_DATASET CONTENT_
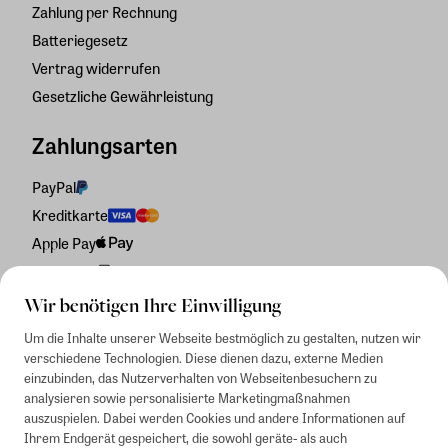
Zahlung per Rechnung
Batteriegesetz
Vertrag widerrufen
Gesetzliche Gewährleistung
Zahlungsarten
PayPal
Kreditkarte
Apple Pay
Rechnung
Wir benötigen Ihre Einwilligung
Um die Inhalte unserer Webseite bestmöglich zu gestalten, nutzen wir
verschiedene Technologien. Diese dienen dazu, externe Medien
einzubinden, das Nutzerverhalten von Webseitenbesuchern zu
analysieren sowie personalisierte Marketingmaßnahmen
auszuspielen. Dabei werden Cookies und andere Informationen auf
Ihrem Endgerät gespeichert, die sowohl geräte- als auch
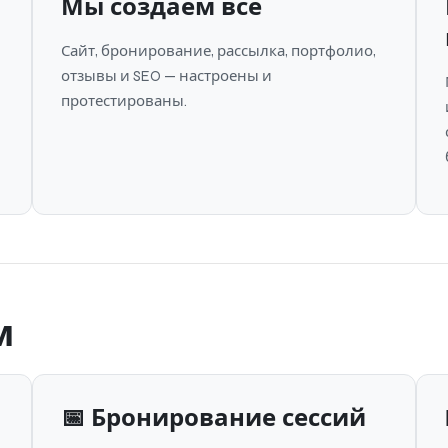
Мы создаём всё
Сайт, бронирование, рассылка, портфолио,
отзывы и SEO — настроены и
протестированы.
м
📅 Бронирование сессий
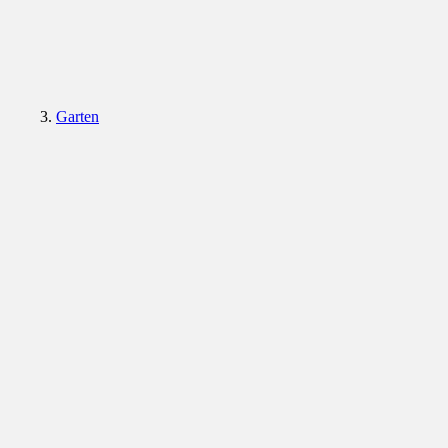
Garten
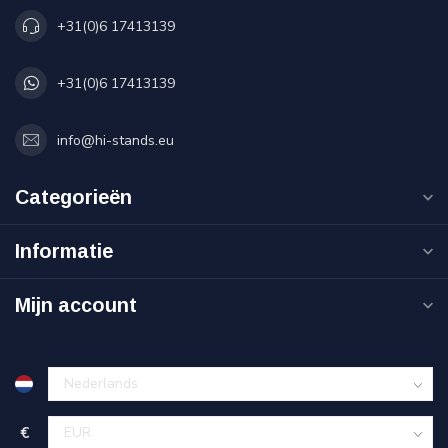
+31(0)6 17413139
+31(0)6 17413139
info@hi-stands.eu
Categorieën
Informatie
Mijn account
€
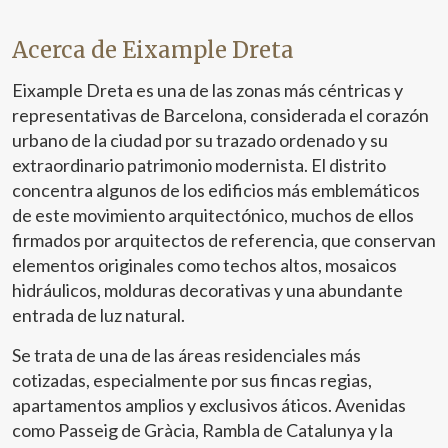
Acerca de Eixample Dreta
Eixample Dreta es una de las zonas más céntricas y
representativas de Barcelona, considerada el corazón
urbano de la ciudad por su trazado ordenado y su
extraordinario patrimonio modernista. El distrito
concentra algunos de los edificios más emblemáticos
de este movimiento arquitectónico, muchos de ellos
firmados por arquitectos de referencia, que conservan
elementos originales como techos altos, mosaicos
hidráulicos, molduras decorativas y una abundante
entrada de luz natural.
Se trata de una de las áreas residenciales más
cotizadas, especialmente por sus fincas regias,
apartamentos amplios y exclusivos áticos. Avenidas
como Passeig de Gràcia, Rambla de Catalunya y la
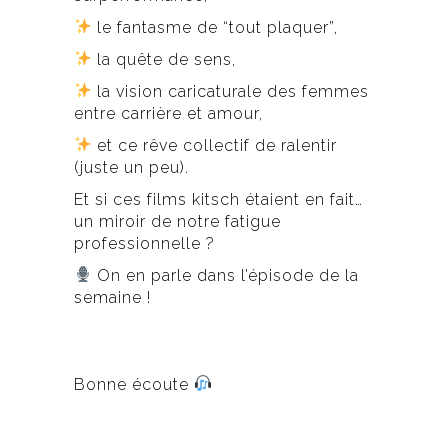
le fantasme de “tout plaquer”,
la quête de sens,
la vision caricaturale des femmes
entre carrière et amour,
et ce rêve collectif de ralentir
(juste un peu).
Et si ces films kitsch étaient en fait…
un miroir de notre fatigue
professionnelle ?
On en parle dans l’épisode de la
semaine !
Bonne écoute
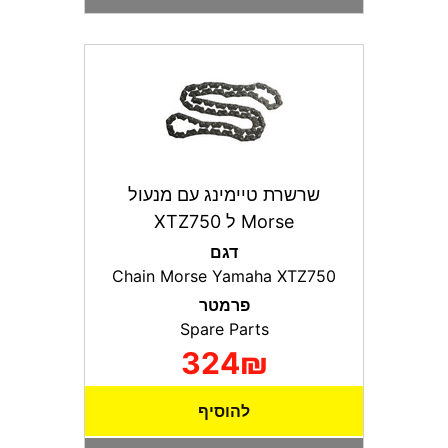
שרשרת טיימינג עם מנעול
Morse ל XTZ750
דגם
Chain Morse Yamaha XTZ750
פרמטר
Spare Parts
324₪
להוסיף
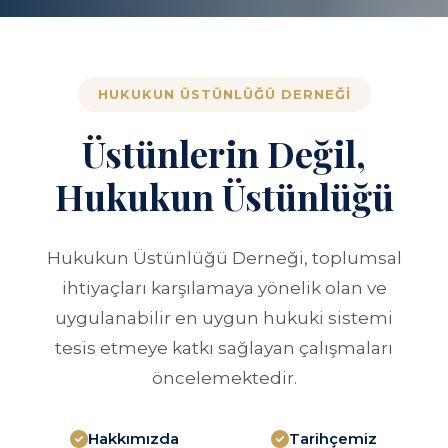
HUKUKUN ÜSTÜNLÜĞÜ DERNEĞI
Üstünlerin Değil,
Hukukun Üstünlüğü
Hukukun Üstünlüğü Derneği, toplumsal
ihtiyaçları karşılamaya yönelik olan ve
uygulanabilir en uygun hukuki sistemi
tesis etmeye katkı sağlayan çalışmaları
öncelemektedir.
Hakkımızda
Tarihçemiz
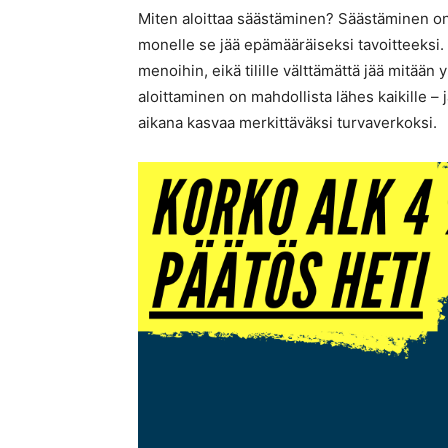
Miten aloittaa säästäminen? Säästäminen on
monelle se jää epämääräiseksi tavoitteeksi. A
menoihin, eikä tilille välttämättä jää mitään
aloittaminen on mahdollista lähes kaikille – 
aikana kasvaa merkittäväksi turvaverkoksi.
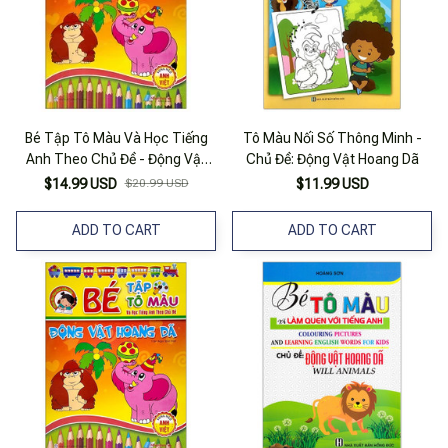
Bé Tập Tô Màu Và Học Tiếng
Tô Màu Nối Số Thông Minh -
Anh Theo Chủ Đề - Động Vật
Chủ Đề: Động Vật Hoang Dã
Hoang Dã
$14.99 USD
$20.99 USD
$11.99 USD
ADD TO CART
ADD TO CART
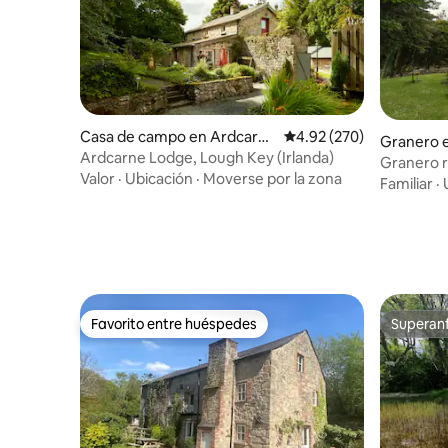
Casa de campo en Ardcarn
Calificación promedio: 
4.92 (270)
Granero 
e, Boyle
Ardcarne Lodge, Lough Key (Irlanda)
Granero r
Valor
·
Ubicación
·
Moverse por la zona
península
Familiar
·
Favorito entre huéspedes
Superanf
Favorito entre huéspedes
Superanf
--
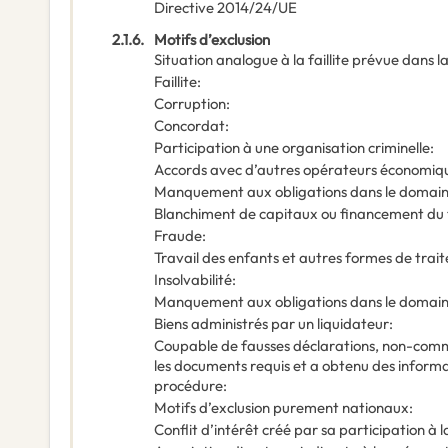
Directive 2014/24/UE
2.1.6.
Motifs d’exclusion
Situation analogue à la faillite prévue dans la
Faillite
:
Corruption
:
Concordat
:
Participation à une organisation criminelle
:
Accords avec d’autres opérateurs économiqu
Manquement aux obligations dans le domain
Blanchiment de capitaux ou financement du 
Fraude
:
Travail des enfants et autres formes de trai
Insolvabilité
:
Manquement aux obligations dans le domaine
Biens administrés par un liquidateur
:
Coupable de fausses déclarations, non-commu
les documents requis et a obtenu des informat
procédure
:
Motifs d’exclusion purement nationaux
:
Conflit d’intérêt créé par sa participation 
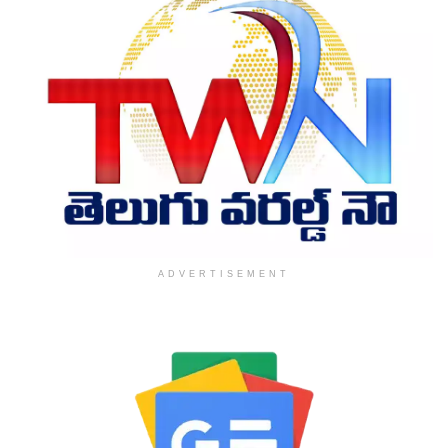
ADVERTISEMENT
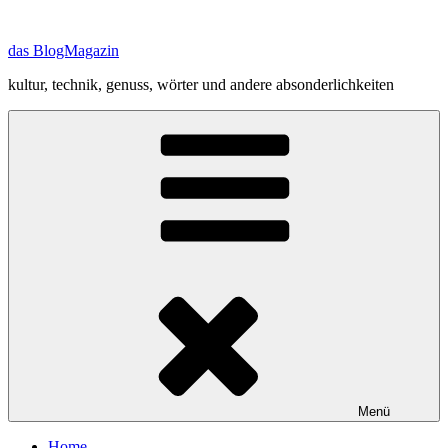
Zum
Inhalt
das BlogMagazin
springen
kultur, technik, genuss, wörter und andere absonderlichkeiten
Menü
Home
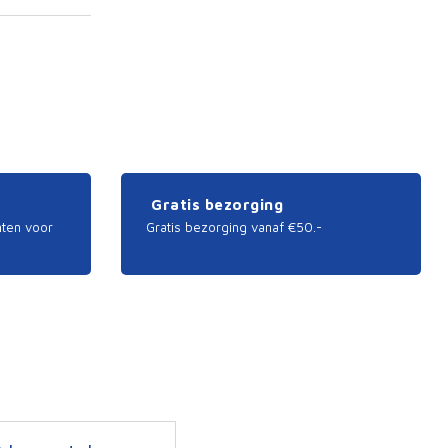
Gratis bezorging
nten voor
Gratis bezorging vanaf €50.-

_WHAT IS NEEDED_
Please pull out every line in the records above that contains the string "Manquement". Uppercase and lowercase letters count as different.

_SOLUTION TO THE EXERCISE_
Manquement aux obligations dans le domain
Manquement aux obligations dans le domaine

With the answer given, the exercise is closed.